Se detuvo de nuevo y, en un silencio de muerte, Dinny oyó un largo suspiro, como si hubiera sido emitido por un espectro; tan aislado e incorpóreo fue su sonido. Los ojos del magistrado se volvieron para mirar a Hubert y continuó
– A pesar mío, he llegado a la conclusión de que, basándome sobre las declaraciones aducidas, es mi deber recluir en la cárcel al acusado, donde aguardará a que le entreguen al Gobierno extranjero, tras mandato del secretario de Estado, si éste juzgara oportuno extender dicho mandato. He escuchado la declaración del acusado, según la cual él tenía una antecedente justificación que quitaba al hecho de que le acusaban todo carácter de delito, sostenida por la declaración de un testigo y contradicha por la de otros cuatro. No tengo la posibilidad de escoger entre la calidad contradictoria de estas dos declaraciones, salvo en la proporción de cuatro contra dos y, por consiguiente, dejaré de ocuparme de ello. Frente a la declaración jurada de cuatro testigos, que sostienen que hubo premeditación, no creo que la afirmación contraria del acusado, no corroborada por prueba alguna, podría justificar, en caso de delito cometido en este país, la negativa de entregarle a los Tribunales. Por lo tanto, no puedo aceptarla como justificación de la negativa de entregarle, tratándose de un delito cometido en otro país. No titubeo en confesar mi poca satisfacción al llegar a esta conclusión, pero me parece que no tengo otra salida. La cuestión, repito, no estriba en el hecho de que el acusado sea más o menos inocente, pero en lo que se refiere a si se ha de celebrar o no un proceso, yo no puedo asumir la responsabilidad de decir que no habría de tener lugar. En ocasiones como ésta, la última palabra ha de decirla el secretario de Estado, quien extiende la orden de entrega. Yo, por lo tanto, lo recluyo en la cárcel, donde aguardará a que el mandato sea extendido. No será entregado usted hasta que no haya expirado el plazo de quince días, y tiene usted derecho a pedir la aplicación de la ley del Habeas Corpus, por lo que a la legalidad de su encarcelamiento se refiere. Yo no tengo poder de otorgarle ulterior libertad provisional, pero puede que la logre si la solicita a la Real Corte.

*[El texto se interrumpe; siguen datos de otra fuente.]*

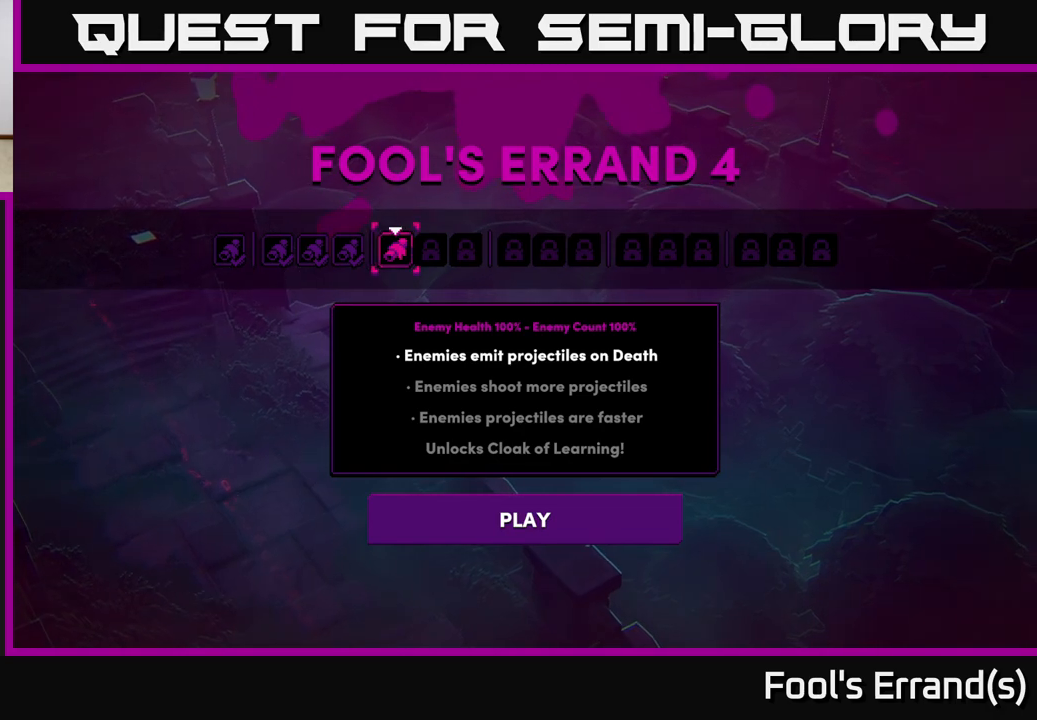
{"buttons": [], "left_stick": "left", "right_stick": "center", "events": [[133, "left_stick", "left"], [317, "left_stick", "center"], [383, "left_stick", "left"]]}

Los ojos horrorizados de Dinny vieron que Hubert, muy tieso, hada una ligera inclinación al magistrado y salía del banco lentamente y sin volverse. Tras de él salió también su abogado.
Ella permaneció sentada, como atontada, y su única impresión de los momentos que siguieron fue la visión del petrificado rostro de Jean y de las bronceadas manos de Alan, que se apretaban sobre el puño de su bastón.